▶ _Given records_
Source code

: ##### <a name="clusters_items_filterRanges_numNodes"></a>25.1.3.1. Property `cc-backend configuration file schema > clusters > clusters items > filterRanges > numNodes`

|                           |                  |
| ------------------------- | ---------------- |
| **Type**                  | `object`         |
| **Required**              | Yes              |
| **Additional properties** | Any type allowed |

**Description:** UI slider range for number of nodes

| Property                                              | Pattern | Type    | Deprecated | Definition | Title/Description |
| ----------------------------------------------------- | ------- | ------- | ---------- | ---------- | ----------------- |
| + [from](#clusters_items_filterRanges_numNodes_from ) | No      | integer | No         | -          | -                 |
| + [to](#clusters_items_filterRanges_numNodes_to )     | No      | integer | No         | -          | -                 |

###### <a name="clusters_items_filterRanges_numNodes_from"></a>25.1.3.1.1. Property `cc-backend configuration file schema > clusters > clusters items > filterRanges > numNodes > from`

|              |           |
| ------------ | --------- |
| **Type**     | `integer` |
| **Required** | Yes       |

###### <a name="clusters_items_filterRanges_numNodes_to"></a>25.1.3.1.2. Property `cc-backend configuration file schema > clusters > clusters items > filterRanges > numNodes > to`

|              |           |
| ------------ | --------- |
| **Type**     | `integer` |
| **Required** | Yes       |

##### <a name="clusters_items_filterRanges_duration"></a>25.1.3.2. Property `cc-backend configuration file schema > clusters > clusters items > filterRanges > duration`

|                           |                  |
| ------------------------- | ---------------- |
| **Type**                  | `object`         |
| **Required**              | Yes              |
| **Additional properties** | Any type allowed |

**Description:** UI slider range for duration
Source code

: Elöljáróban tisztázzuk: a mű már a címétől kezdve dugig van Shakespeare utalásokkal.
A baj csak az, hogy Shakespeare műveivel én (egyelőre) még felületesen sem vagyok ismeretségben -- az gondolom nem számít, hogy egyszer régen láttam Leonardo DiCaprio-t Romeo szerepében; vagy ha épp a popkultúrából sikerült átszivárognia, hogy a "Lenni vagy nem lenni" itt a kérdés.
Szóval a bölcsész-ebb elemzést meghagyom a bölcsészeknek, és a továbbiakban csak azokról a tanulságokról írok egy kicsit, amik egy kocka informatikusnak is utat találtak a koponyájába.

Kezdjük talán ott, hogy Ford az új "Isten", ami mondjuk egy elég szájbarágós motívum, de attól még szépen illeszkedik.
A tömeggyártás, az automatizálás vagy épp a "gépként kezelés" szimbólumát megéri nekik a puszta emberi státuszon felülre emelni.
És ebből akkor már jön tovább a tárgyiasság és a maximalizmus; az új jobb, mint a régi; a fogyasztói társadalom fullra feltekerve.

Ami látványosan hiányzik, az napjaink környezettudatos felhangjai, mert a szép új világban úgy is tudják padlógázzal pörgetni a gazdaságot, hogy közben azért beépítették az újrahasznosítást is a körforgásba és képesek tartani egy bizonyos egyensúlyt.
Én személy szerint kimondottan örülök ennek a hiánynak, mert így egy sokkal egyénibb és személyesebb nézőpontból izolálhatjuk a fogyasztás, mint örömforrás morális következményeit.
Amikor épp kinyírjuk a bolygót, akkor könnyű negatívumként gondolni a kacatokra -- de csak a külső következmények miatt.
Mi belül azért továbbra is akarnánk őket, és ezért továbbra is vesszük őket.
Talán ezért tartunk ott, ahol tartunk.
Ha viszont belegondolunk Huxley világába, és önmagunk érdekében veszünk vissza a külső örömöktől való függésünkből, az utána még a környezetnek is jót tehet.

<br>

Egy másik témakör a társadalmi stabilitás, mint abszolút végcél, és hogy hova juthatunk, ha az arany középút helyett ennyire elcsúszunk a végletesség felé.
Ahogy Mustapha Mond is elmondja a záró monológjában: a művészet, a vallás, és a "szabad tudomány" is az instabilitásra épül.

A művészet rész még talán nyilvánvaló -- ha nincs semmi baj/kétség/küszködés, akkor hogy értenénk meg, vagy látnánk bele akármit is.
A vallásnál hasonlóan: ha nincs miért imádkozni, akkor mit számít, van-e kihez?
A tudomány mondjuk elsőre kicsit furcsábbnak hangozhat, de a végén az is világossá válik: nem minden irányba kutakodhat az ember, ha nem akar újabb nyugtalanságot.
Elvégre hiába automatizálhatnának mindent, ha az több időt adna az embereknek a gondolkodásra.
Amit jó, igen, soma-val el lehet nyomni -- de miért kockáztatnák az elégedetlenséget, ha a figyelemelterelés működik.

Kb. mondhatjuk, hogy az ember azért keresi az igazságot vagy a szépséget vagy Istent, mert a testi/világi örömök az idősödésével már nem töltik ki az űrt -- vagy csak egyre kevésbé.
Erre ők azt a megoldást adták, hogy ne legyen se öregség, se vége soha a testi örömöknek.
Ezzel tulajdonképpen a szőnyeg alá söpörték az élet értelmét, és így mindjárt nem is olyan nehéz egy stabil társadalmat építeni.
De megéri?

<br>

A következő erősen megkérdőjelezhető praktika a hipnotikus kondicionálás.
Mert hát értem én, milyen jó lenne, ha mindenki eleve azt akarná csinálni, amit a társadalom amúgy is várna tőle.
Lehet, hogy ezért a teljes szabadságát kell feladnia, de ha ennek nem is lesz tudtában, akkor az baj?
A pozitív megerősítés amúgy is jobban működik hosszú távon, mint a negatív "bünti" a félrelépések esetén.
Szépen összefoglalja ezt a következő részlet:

▶ _What is needed_
Every record should be repeated exactly; please leave none out.

▶ _Expected output_
Source code

: ##### <a name="clusters_items_filterRanges_numNodes"></a>25.1.3.1. Property `cc-backend configuration file schema > clusters > clusters items > filterRanges > numNodes`

|                           |                  |
| ------------------------- | ---------------- |
| **Type**                  | `object`         |
| **Required**              | Yes              |
| **Additional properties** | Any type allowed |

**Description:** UI slider range for number of nodes

| Property                                              | Pattern | Type    | Deprecated | Definition | Title/Description |
| ----------------------------------------------------- | ------- | ------- | ---------- | ---------- | ----------------- |
| + [from](#clusters_items_filterRanges_numNodes_from ) | No      | integer | No         | -          | -                 |
| + [to](#clusters_items_filterRanges_numNodes_to )     | No      | integer | No         | -          | -                 |

###### <a name="clusters_items_filterRanges_numNodes_from"></a>25.1.3.1.1. Property `cc-backend configuration file schema > clusters > clusters items > filterRanges > numNodes > from`

|              |           |
| ------------ | --------- |
| **Type**     | `integer` |
| **Required** | Yes       |

###### <a name="clusters_items_filterRanges_numNodes_to"></a>25.1.3.1.2. Property `cc-backend configuration file schema > clusters > clusters items > filterRanges > numNodes > to`

|              |           |
| ------------ | --------- |
| **Type**     | `integer` |
| **Required** | Yes       |

##### <a name="clusters_items_filterRanges_duration"></a>25.1.3.2. Property `cc-backend configuration file schema > clusters > clusters items > filterRanges > duration`

|                           |                  |
| ------------------------- | ---------------- |
| **Type**                  | `object`         |
| **Required**              | Yes              |
| **Additional properties** | Any type allowed |

**Description:** UI slider range for duration
Source code

: Elöljáróban tisztázzuk: a mű már a címétől kezdve dugig van Shakespeare utalásokkal.
A baj csak az, hogy Shakespeare műveivel én (egyelőre) még felületesen sem vagyok ismeretségben -- az gondolom nem számít, hogy egyszer régen láttam Leonardo DiCaprio-t Romeo szerepében; vagy ha épp a popkultúrából sikerült átszivárognia, hogy a "Lenni vagy nem lenni" itt a kérdés.
Szóval a bölcsész-ebb elemzést meghagyom a bölcsészeknek, és a továbbiakban csak azokról a tanulságokról írok egy kicsit, amik egy kocka informatikusnak is utat találtak a koponyájába.

Kezdjük talán ott, hogy Ford az új "Isten", ami mondjuk egy elég szájbarágós motívum, de attól még szépen illeszkedik.
A tömeggyártás, az automatizálás vagy épp a "gépként kezelés" szimbólumát megéri nekik a puszta emberi státuszon felülre emelni.
És ebből akkor már jön tovább a tárgyiasság és a maximalizmus; az új jobb, mint a régi; a fogyasztói társadalom fullra feltekerve.

Ami látványosan hiányzik, az napjaink környezettudatos felhangjai, mert a szép új világban úgy is tudják padlógázzal pörgetni a gazdaságot, hogy közben azért beépítették az újrahasznosítást is a körforgásba és képesek tartani egy bizonyos egyensúlyt.
Én személy szerint kimondottan örülök ennek a hiánynak, mert így egy sokkal egyénibb és személyesebb nézőpontból izolálhatjuk a fogyasztás, mint örömforrás morális következményeit.
Amikor épp kinyírjuk a bolygót, akkor könnyű negatívumként gondolni a kacatokra -- de csak a külső következmények miatt.
Mi belül azért továbbra is akarnánk őket, és ezért továbbra is vesszük őket.
Talán ezért tartunk ott, ahol tartunk.
Ha viszont belegondolunk Huxley világába, és önmagunk érdekében veszünk vissza a külső örömöktől való függésünkből, az utána még a környezetnek is jót tehet.

<br>

Egy másik témakör a társadalmi stabilitás, mint abszolút végcél, és hogy hova juthatunk, ha az arany középút helyett ennyire elcsúszunk a végletesség felé.
Ahogy Mustapha Mond is elmondja a záró monológjában: a művészet, a vallás, és a "szabad tudomány" is az instabilitásra épül.

A művészet rész még talán nyilvánvaló -- ha nincs semmi baj/kétség/küszködés, akkor hogy értenénk meg, vagy látnánk bele akármit is.
A vallásnál hasonlóan: ha nincs miért imádkozni, akkor mit számít, van-e kihez?
A tudomány mondjuk elsőre kicsit furcsábbnak hangozhat, de a végén az is világossá válik: nem minden irányba kutakodhat az ember, ha nem akar újabb nyugtalanságot.
Elvégre hiába automatizálhatnának mindent, ha az több időt adna az embereknek a gondolkodásra.
Amit jó, igen, soma-val el lehet nyomni -- de miért kockáztatnák az elégedetlenséget, ha a figyelemelterelés működik.

Kb. mondhatjuk, hogy az ember azért keresi az igazságot vagy a szépséget vagy Istent, mert a testi/világi örömök az idősödésével már nem töltik ki az űrt -- vagy csak egyre kevésbé.
Erre ők azt a megoldást adták, hogy ne legyen se öregség, se vége soha a testi örömöknek.
Ezzel tulajdonképpen a szőnyeg alá söpörték az élet értelmét, és így mindjárt nem is olyan nehéz egy stabil társadalmat építeni.
De megéri?

<br>

A következő erősen megkérdőjelezhető praktika a hipnotikus kondicionálás.
Mert hát értem én, milyen jó lenne, ha mindenki eleve azt akarná csinálni, amit a társadalom amúgy is várna tőle.
Lehet, hogy ezért a teljes szabadságát kell feladnia, de ha ennek nem is lesz tudtában, akkor az baj?
A pozitív megerősítés amúgy is jobban működik hosszú távon, mint a negatív "bünti" a félrelépések esetén.
Szépen összefoglalja ezt a következő részlet:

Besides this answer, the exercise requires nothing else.